Produção local e projeções futuras
Estando agora com a produção na fábrica na Bahia, a BYD acredita que chegará a 200 mil unidades vendidas no Brasil em um período mais curto. O executivo destaca a confiança conquistada na marca com a produção nacional como fator importante para acelerar esse crescimento.
“O Brasil é o nosso mercado mais importante fora da China, e a produção local nos dá uma maior confiabilidade para ampliar as vendas ainda mais rápido”, afirmou Baldy. Contudo, ele reconhece que fazer projeções é desafiador, devido ao mercado altamente competitivo e sensível a preços.
Desafios e credibilidade na eletrificação
Baldy ressalta que mitos ainda precisam ser quebrados, como a segurança das baterias, que não pegam fogo, e a facilidade de instalação de carregadores em edifícios. “A durabilidade e a sustentabilidade dos veículos reforçam a confiança do consumidor”, completou.
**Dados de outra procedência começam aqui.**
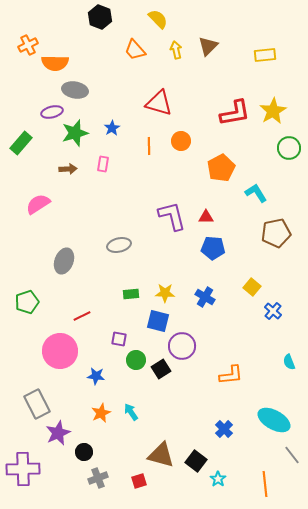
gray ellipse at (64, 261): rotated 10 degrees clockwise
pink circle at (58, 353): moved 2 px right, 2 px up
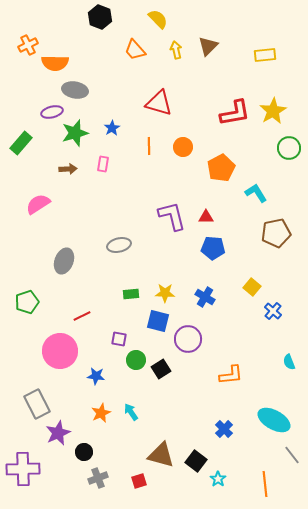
orange circle at (181, 141): moved 2 px right, 6 px down
purple circle at (182, 346): moved 6 px right, 7 px up
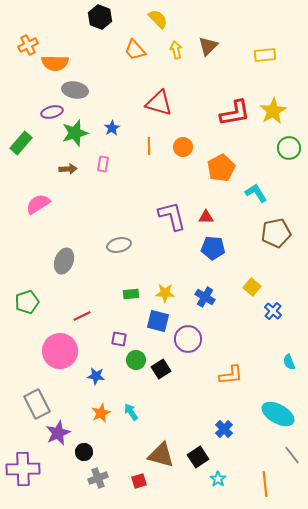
cyan ellipse at (274, 420): moved 4 px right, 6 px up
black square at (196, 461): moved 2 px right, 4 px up; rotated 20 degrees clockwise
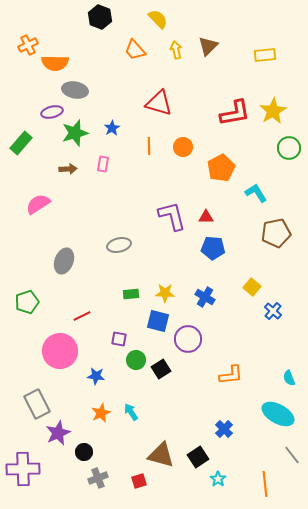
cyan semicircle at (289, 362): moved 16 px down
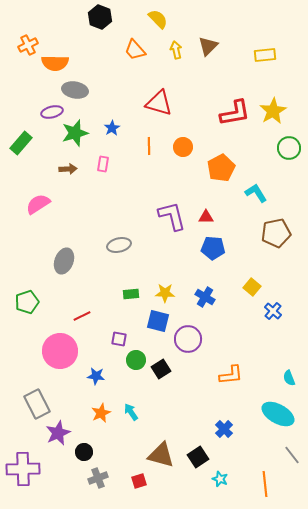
cyan star at (218, 479): moved 2 px right; rotated 14 degrees counterclockwise
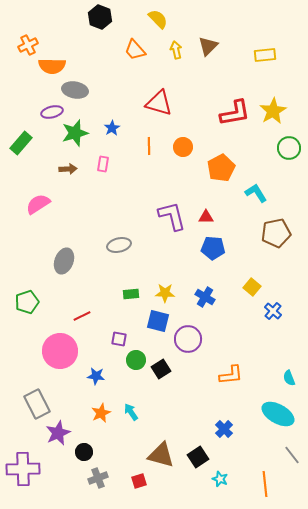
orange semicircle at (55, 63): moved 3 px left, 3 px down
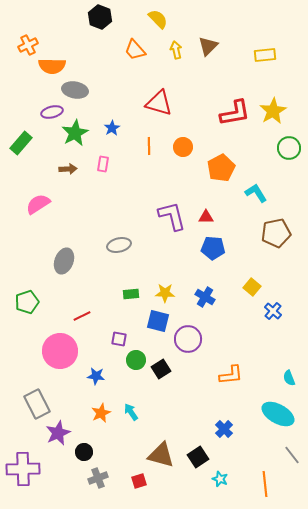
green star at (75, 133): rotated 12 degrees counterclockwise
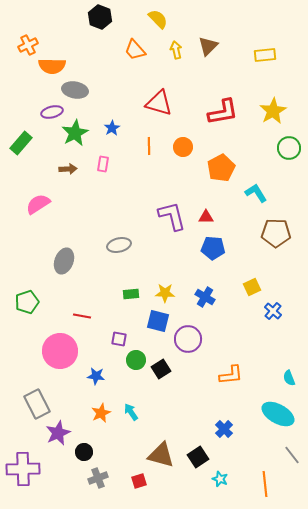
red L-shape at (235, 113): moved 12 px left, 1 px up
brown pentagon at (276, 233): rotated 12 degrees clockwise
yellow square at (252, 287): rotated 24 degrees clockwise
red line at (82, 316): rotated 36 degrees clockwise
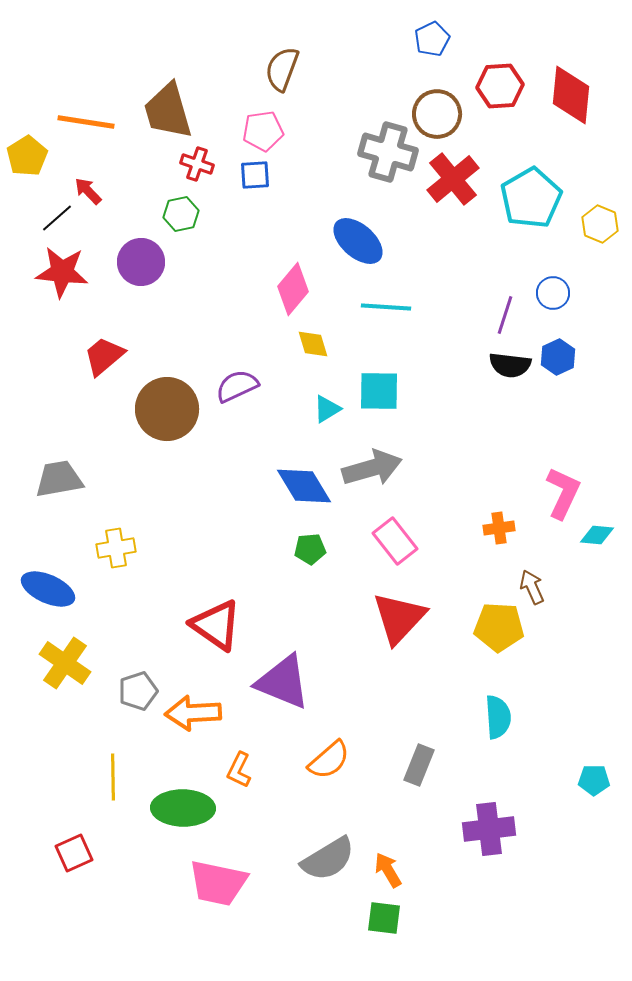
Segundo o executivo, a confiança na produção nacional deve facilitar a chegada a 200 mil unidades mais rapidamente. Além disso, ele avalia que o cenário de eletrificação no Brasil favorece a entrada de empresas chinesas e tradicionais, que buscam ali um desenvolvimento tecnológico avançado.
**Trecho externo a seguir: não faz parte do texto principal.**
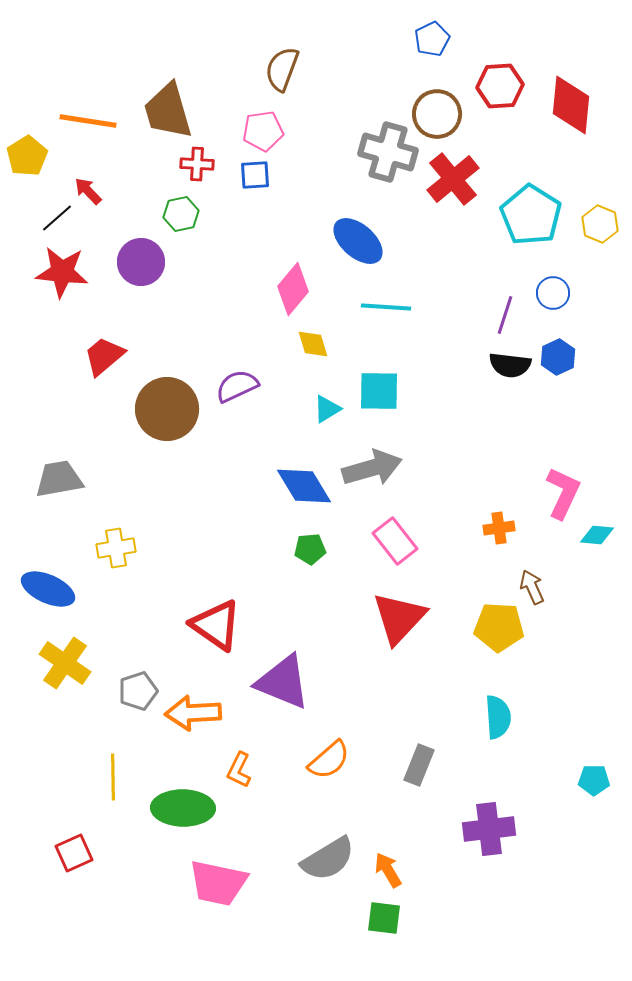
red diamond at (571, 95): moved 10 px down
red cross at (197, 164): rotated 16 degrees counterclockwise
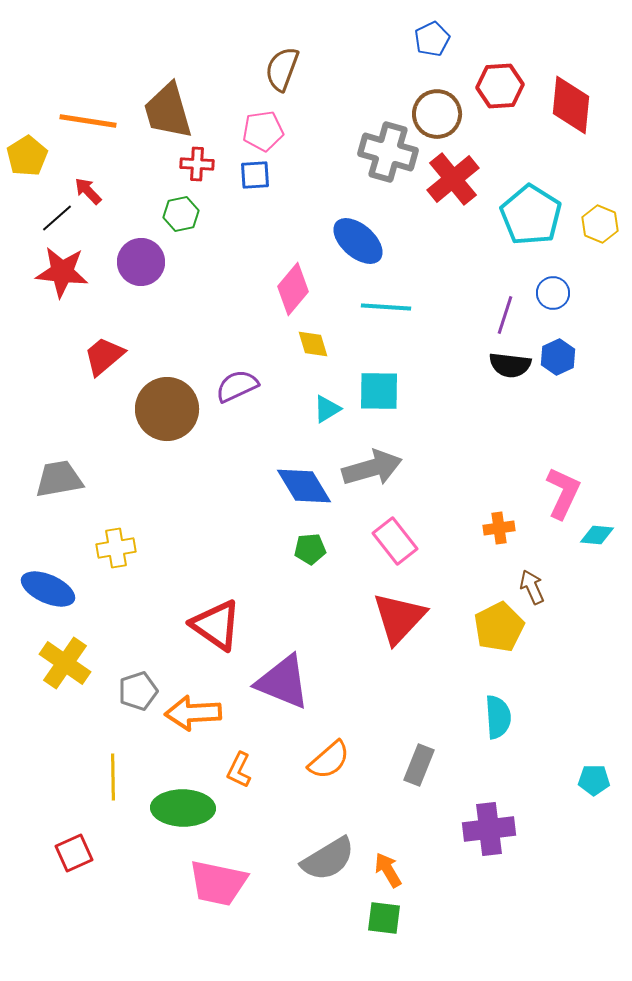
yellow pentagon at (499, 627): rotated 30 degrees counterclockwise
Colaboração entre chinesas e montadoras tradicionais
Para Baldy, a associação de montadoras tradicionais com o know-how chinês é uma estratégia para acelerar a inovação. “A China investiu em pesquisa e desenvolvimento, tornando-se referência global em tecnologias de veículos elétricos”, comentou. “As montadoras tradicionais também estão buscando esse avanço, principalmente na China, para oferecer produtos competitivos no mercado mundial.”
Com esse cenário de rápida evolução, Baldy reforça que o Brasil tende a se consolidar como um dos principais mercados de EVs fora da China, impulsionado também pelo crescimento da produção local.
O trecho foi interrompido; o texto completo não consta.